California also has “the most extensive seismic monitoring network in the nation,” Drysdale suggested, so if there was a connection between energy company practices and seismic activity, the state’s geologists would know about it.
Sullivan disputed that assertion. Given the high frequency of seismic activity in California, he suggested, some earthquake patterns might well get lost amid the noise. This is different from areas like Oklahoma, he noted, where a sudden increase in earthquakes immediately stands out.
Sullivan also suggested that while numerous studies have been conducted in the Eastern and Central parts of the country, the potential link between injection wells and seismicity in California is under-studied, making the recent analysis by CalTech resaerchers, published earlier this year in the journal Geophysical Research Letters, all the more important.
That study, which looked at earthquakes along the White Wolf Fault in southern California, is the first to draw direct links between injection wells and seismic activity in the state. “Hydrogeological modeling revealed that wastewater disposal likely contributed to seismicity via localized pressure increase along a seismically active fault,” the researchers noted. “Our results suggest that induced seismicity may remain undetected in California without detailed analysis of local geologic setting, seismicity, and fluid diffusion.”
To be sure, earthquakes induced by injection well activity are typically small — less than magnitude 5.0 — although stronger ones have been detected. In 2011, for example, a magnitude 5.6 earthquake – the largest human-induced earthquake ever recorded – destroyed 14 homes and injured two people in Oklahoma. And David Jackson, a professor emeritus of geophysics at the University of California, Los Angeles, says that even small earthquakes can put stress on active faults, which can lead to larger and more powerful quakes.
“A lot of people think that small earthquakes reduce stress,” Jackson said. “That is clearly wrong.”
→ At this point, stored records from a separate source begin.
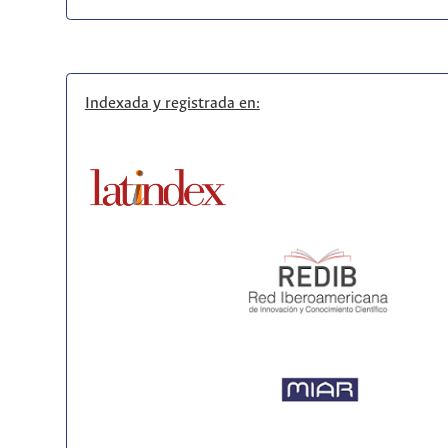
Indexada y registrada en: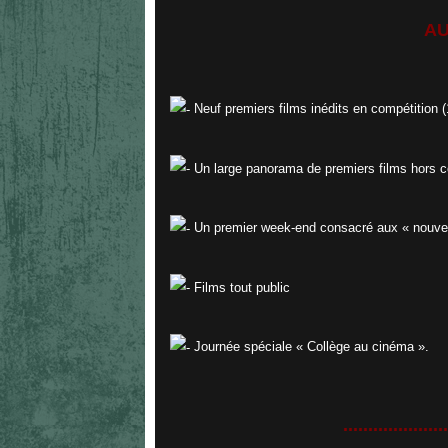
AU
Neuf premiers films inédits en compétition 
Un large panorama de premiers films hors c
Un premier week-end consacré aux « nouvea
Films tout public
Journée spéciale « Collège au cinéma ».
.....................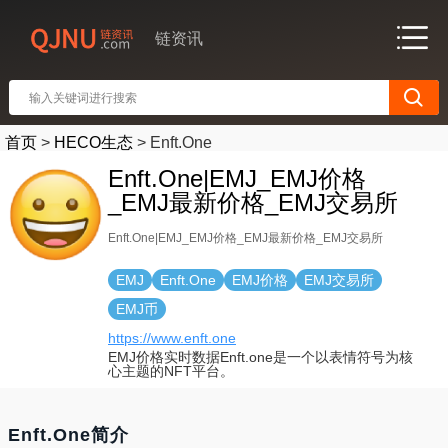
链资讯
首页
>
HECO生态
>
Enft.One
Enft.One|EMJ_EMJ价格
_EMJ最新价格_EMJ交易所
Enft.One|EMJ_EMJ价格_EMJ最新价格_EMJ交易所
EMJ
Enft.One
EMJ价格
EMJ交易所
EMJ币
https://www.enft.one
EMJ价格实时数据Enft.one是一个以表情符号为核
心主题的NFT平台。
Enft.One简介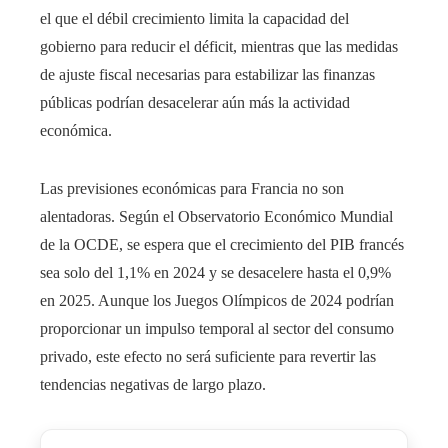
el que el débil crecimiento limita la capacidad del
gobierno para reducir el déficit, mientras que las medidas
de ajuste fiscal necesarias para estabilizar las finanzas
públicas podrían desacelerar aún más la actividad
económica.
Las previsiones económicas para Francia no son
alentadoras. Según el Observatorio Económico Mundial
de la OCDE, se espera que el crecimiento del PIB francés
sea solo del 1,1% en 2024 y se desacelere hasta el 0,9%
en 2025. Aunque los Juegos Olímpicos de 2024 podrían
proporcionar un impulso temporal al sector del consumo
privado, este efecto no será suficiente para revertir las
tendencias negativas de largo plazo.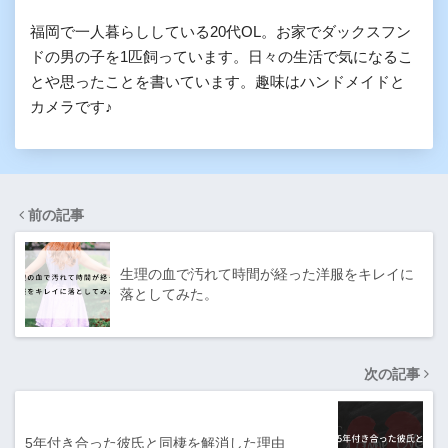
福岡で一人暮らししている20代OL。お家でダックスフン
ドの男の子を1匹飼っています。日々の生活で気になるこ
とや思ったことを書いています。趣味はハンドメイドと
カメラです♪
前の記事
生理の血で汚れて時間が経った洋服をキレイに
落としてみた。
次の記事
5年付き合った彼氏と同棲を解消した理由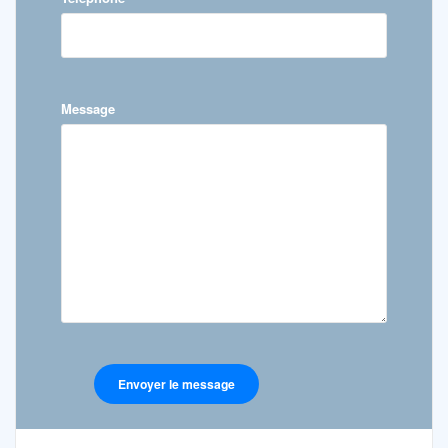
Message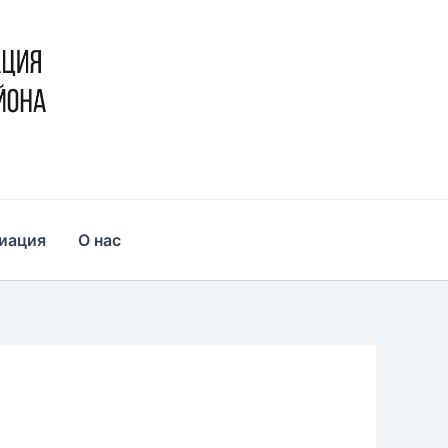
иация
О нас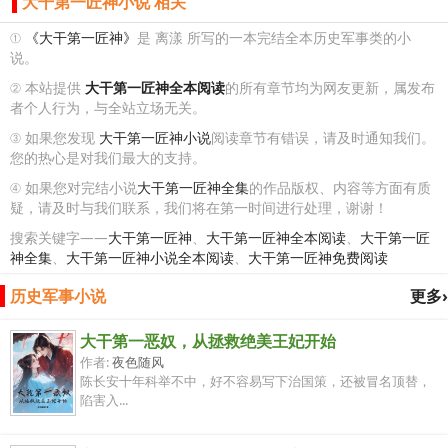
大干第一匠神小说 相关
①
《大干第一匠神》
是 离漾 所写的一本完结全本历史军事类的小
说。
② 本站提供
大干第一匠神全本阅读
的所有章节均为网友更新，属发布
者个人行为，与全站立场无关。
③ 如果您发现
大干第一匠神小说
阅读章节有错误，请及时通知我们。
您的热心是对我们最大的支持。
④ 如果您对完结小说
大干第一匠神全集
的作品版权、内容等方面有质
疑，请及时与我们联系，我们将在第一时间进行处理，谢谢！
搜索关键字——
大干第一匠神
、
大干第一匠神全本阅读
、
大干第一匠
神全集
、
大干第一匠神小说全本阅读
、
大干第一匠神免费阅读
历史军事小说
更多›
大干第一恶奴，从拯救绝美王妃开始
作者:
夜色随风
陈长安十年科举不中，好不容易写下治国策，还被冒名顶替，
陷害入...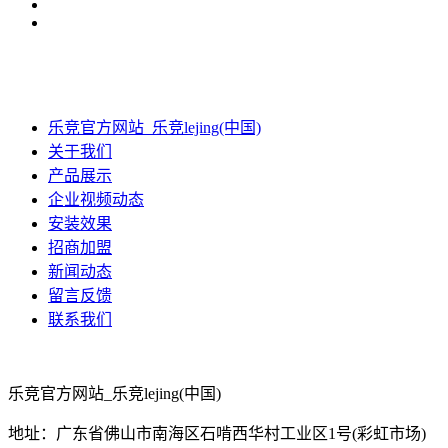
乐竞官方网站_乐竞lejing(中国)
关于我们
产品展示
企业视频动态
安装效果
招商加盟
新闻动态
留言反馈
联系我们
乐竞官方网站_乐竞lejing(中国)
地址：广东省佛山市南海区石啃西华村工业区1号(彩虹市场)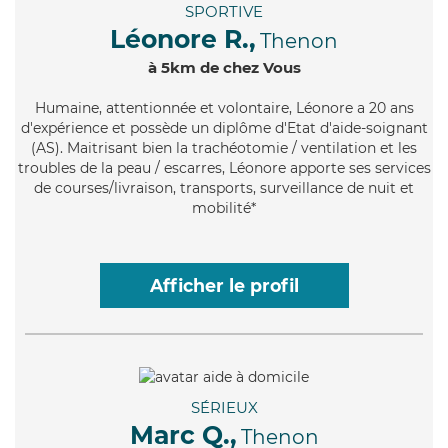
SPORTIVE
Léonore R.,
Thenon
à 5km de chez Vous
Humaine
, attentionnée et volontaire, Léonore a 20 ans
d'expérience et possède un diplôme d'Etat d'aide-soignant
(AS). Maitrisant bien la trachéotomie / ventilation et les
troubles de la peau / escarres, Léonore apporte ses services
de courses/livraison, transports, surveillance de nuit et
mobilité*
Afficher le profil
SÉRIEUX
Marc Q.,
Thenon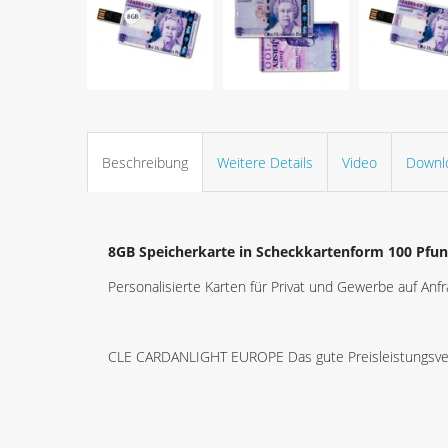
Beschreibung
Weitere Details
Video
Downl
8GB Speicherkarte in Scheckkartenform 100 Pfun
Personalisierte Karten für Privat und Gewerbe auf Anfr
CLE CARDANLIGHT EUROPE Das gute Preisleistungsver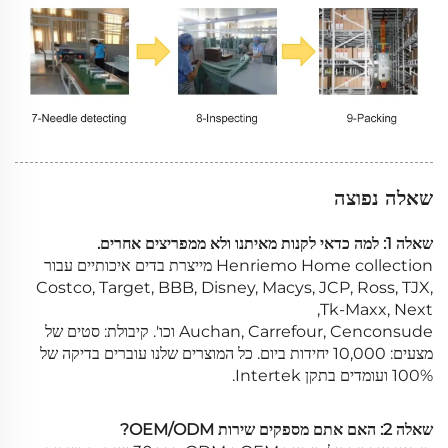
שאלה נפוצה
שאלה 1: למה כדאי לקנות מאיתנו ולא ממפריצים אחרים.
Henriemo Home collection מייצרת בדים איכותיים עבור
Costco, Target, BBB, Disney, Macys, JCP, Ross, TJX,
Tk-Maxx, Next,
Auchan, Carrefour, Cenconsude וכו'. קיבולת: סטים של
מצעים: 10,000 יחידות ביום. כל המוצרים שלנו עוברים בדיקה של
100% ועומדים בתקן Intertek.
שאלה 2: האם אתם מספקים שירות OEM/ODM?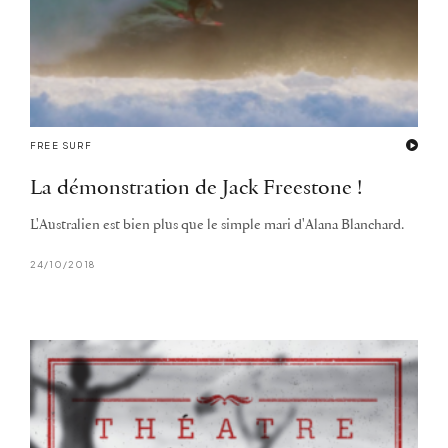
FREE SURF
La démonstration de Jack Freestone !
L'Australien est bien plus que le simple mari d'Alana Blanchard.
24/10/2018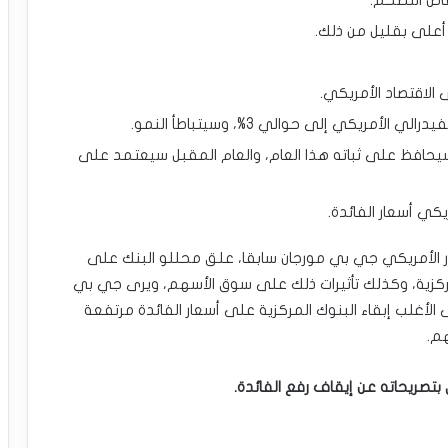
اض التضخم.
الاقتصاد الأمريكي.
ريكي إلى حوالي 3%، وسيتباطأ النمو.
سيحافظ على ثباته هذا العام، والعام المقبل سيعتمد على
كي أسعار الفائدة.
ار الأمريكي جي بي مورجان سابقا، علق محللو البنك على
مركزية، وكذلك تأثيرات ذلك على سوق الأسهم، ويرى جي بي
غلب إبقاء البنوك المركزية على أسعار الفائدة مرتفعة
م.
تصريحاته عن إيقاف رفع الفائدة.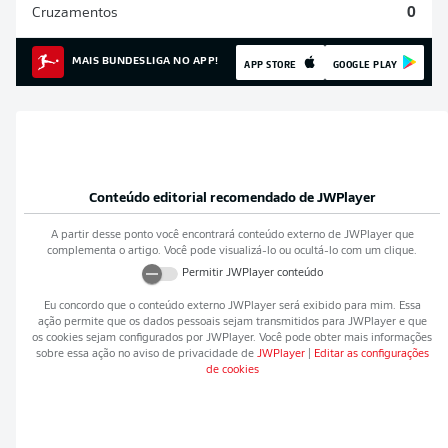
Cruzamentos
0
MAIS BUNDESLIGA NO APP!
APP STORE
GOOGLE PLAY
Conteúdo editorial recomendado de
JWPlayer
A partir desse ponto você encontrará conteúdo externo de
JWPlayer
que
complementa o artigo. Você pode visualizá-lo ou ocultá-lo com um clique.
Permitir
JWPlayer
conteúdo
Eu concordo que o conteúdo externo
JWPlayer
será exibido para mim. Essa
ação permite que os dados pessoais sejam transmitidos para
JWPlayer
e que
os cookies sejam configurados por
JWPlayer
. Você pode obter mais informações
sobre essa ação no aviso de privacidade de
JWPlayer
|
Editar as configurações
de cookies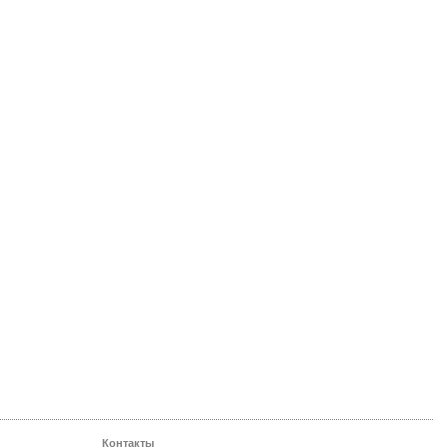
Контакты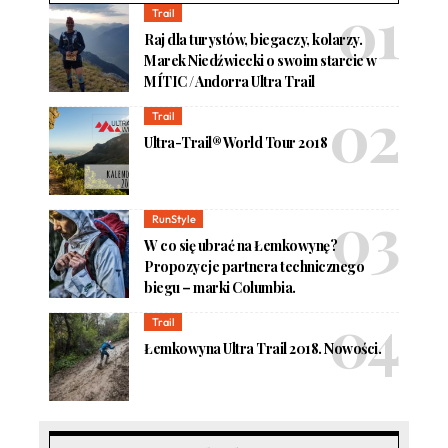
Trail
Raj dla turystów, biegaczy, kolarzy.
Marek Niedźwiecki o swoim starcie w
MÍTIC / Andorra Ultra Trail
Trail
Ultra-Trail® World Tour 2018
RunStyle
W co się ubrać na Łemkowynę?
Propozycje partnera technicznego
biegu – marki Columbia.
Trail
Łemkowyna Ultra Trail 2018. Nowości.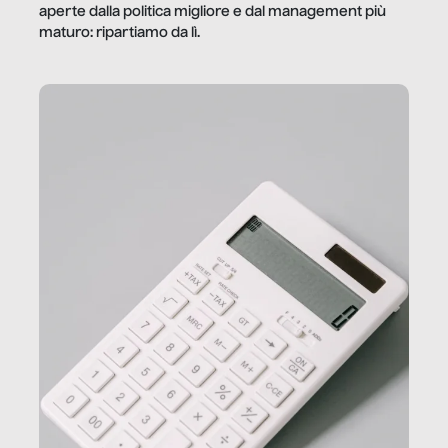
aperte dalla politica migliore e dal management più
maturo: ripartiamo da lì.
While small quakes can reduce stress on a single fault, they put more stress on connected or nearby faults, Jackson said. Small earthquakes can also cause aftershocks that are larger than the original. That doesn’t happen often, Jackson said, but an increase in the number of quakes will increase the chances of a big earthquake. He also points out that many small earthquakes can have an effect that is comparable to a single, much bigger earthquake.
“It’s like, what are more dangerous, bears or bees?” Jackson said. “Normally a single bee won’t kill you or chase you up a tree, but a bunch of them [might].”